The former Winnipeg Police Service officer, who represented Saint Boniface from 2008 to 2015 and served as minister of Canadian heritage and official languages under prime minister Stephen Harper, had also been considering a run for the provincial leadership, and what clinched her decision was the presumptuous manner in which Ms. Stefanson’s team appeared to be seizing control of the process.
"I think the rules are designed to keep everyone else out of the race, and that bothers me a lot," said Ms.
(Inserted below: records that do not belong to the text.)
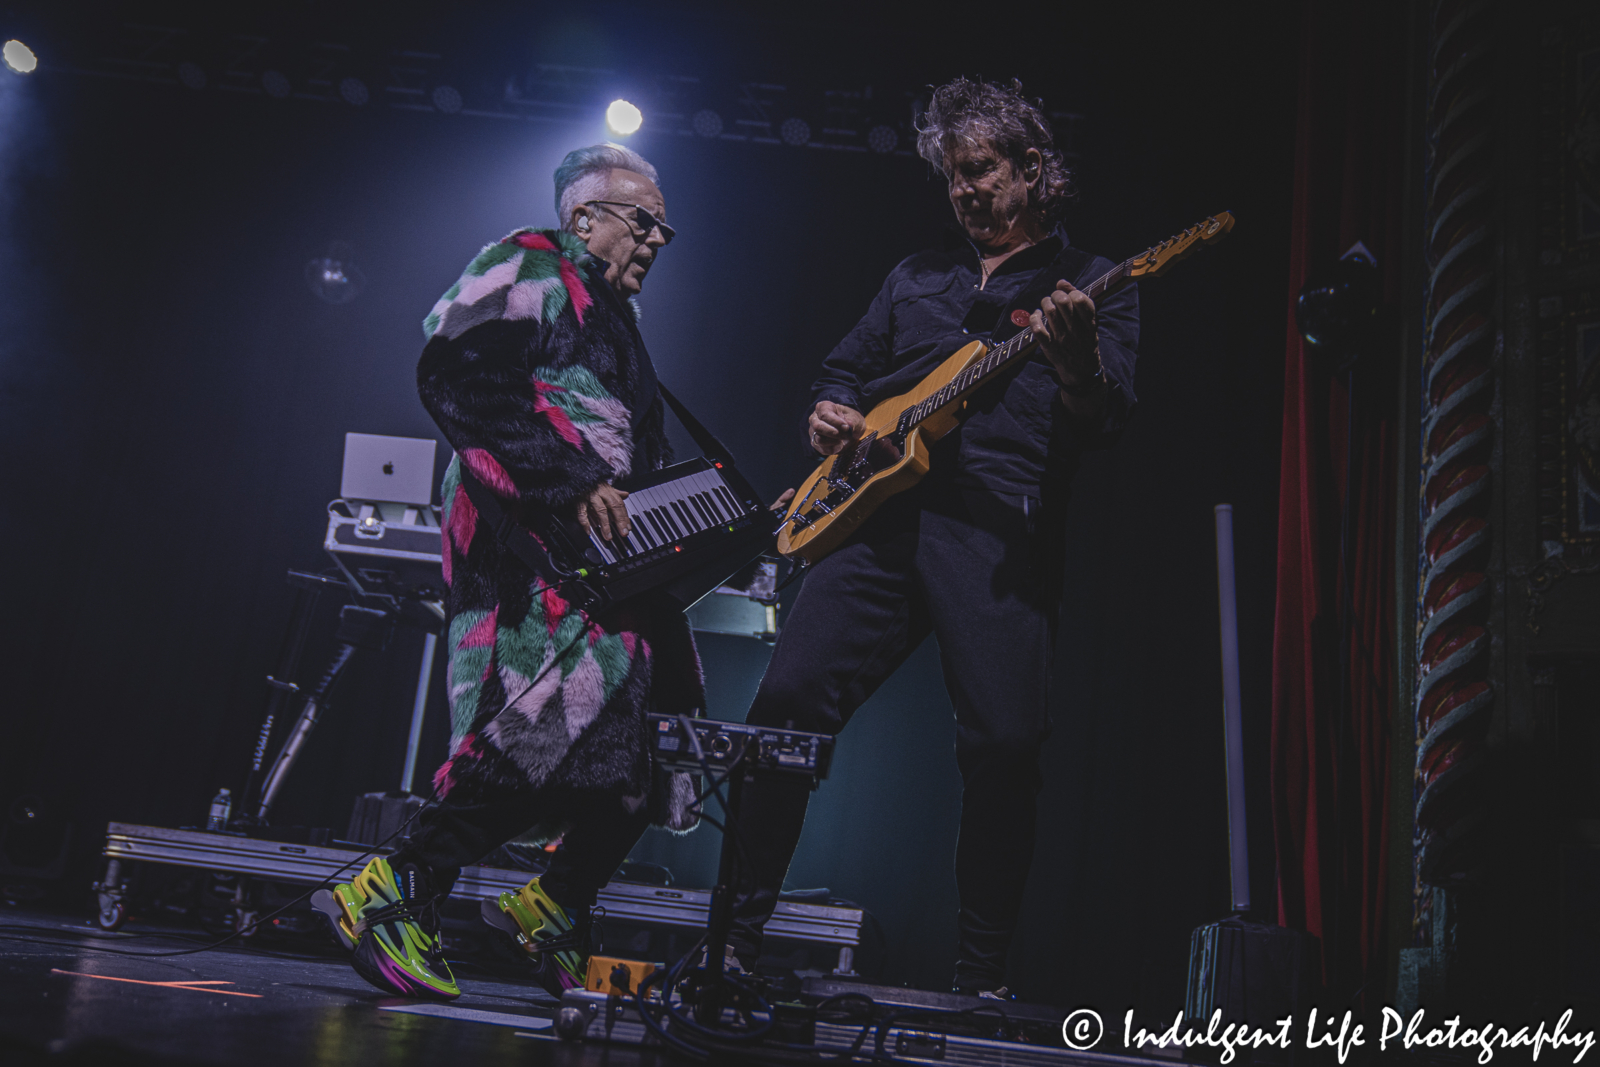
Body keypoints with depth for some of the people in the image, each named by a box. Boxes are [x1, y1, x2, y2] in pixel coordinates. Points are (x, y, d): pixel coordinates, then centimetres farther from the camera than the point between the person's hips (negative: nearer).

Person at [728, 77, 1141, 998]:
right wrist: (832, 411, 7)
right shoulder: (918, 275, 26)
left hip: (1000, 533, -4)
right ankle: (740, 933, 6)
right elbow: (846, 366, 31)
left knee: (1007, 745, -12)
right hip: (879, 513, 4)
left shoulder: (1094, 285, 12)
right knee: (790, 699, -7)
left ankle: (982, 979, 5)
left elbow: (1105, 426, -2)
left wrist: (1076, 359, -23)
Glover, referring to the requirements — laid out by the PC Party’s executive council — for leadership candidates to post a $25,000 entry fee and sign up at least 1,000 new or renewing party members, with a looming Sept. 15 deadline for meeting eligibility conditions.
"It makes me mad and that, frankly, is motivating me to run."
"It makes me mad and that, frankly, is motivating me to run." – Shelly Glover
Whether any other candidates will join the provincial PC leadership pursuit remains to be seen, but what’s clear now is that Ms. Glover’s announced intention to run creates the potential for an interesting and hotly contested endeavour. By dint of her very visible caucus support, Ms. Stefanson seems to be the Manitoba PC Party’s favoured choice, but Ms. Glover comes to the premierial pursuit unencumbered by any direct association with Mr. Pallister’s autocratic inclinations, pandemic missteps and plummeting popularity.
Ms. Stefanson, on the other hand — despite campaign-launch denunciations of her boss’s leadership style and a promised retraction of the unpopular Bill 64 education reorganization — has spent the past five years in outwardly acquiescent lockstep with Mr. Pallister’s performance.
In announcing her candidacy, Ms. Stefanson said it’s time for her party to listen. An open and spirited leadership competition might signal to Manitobans that such a thing is actually possible.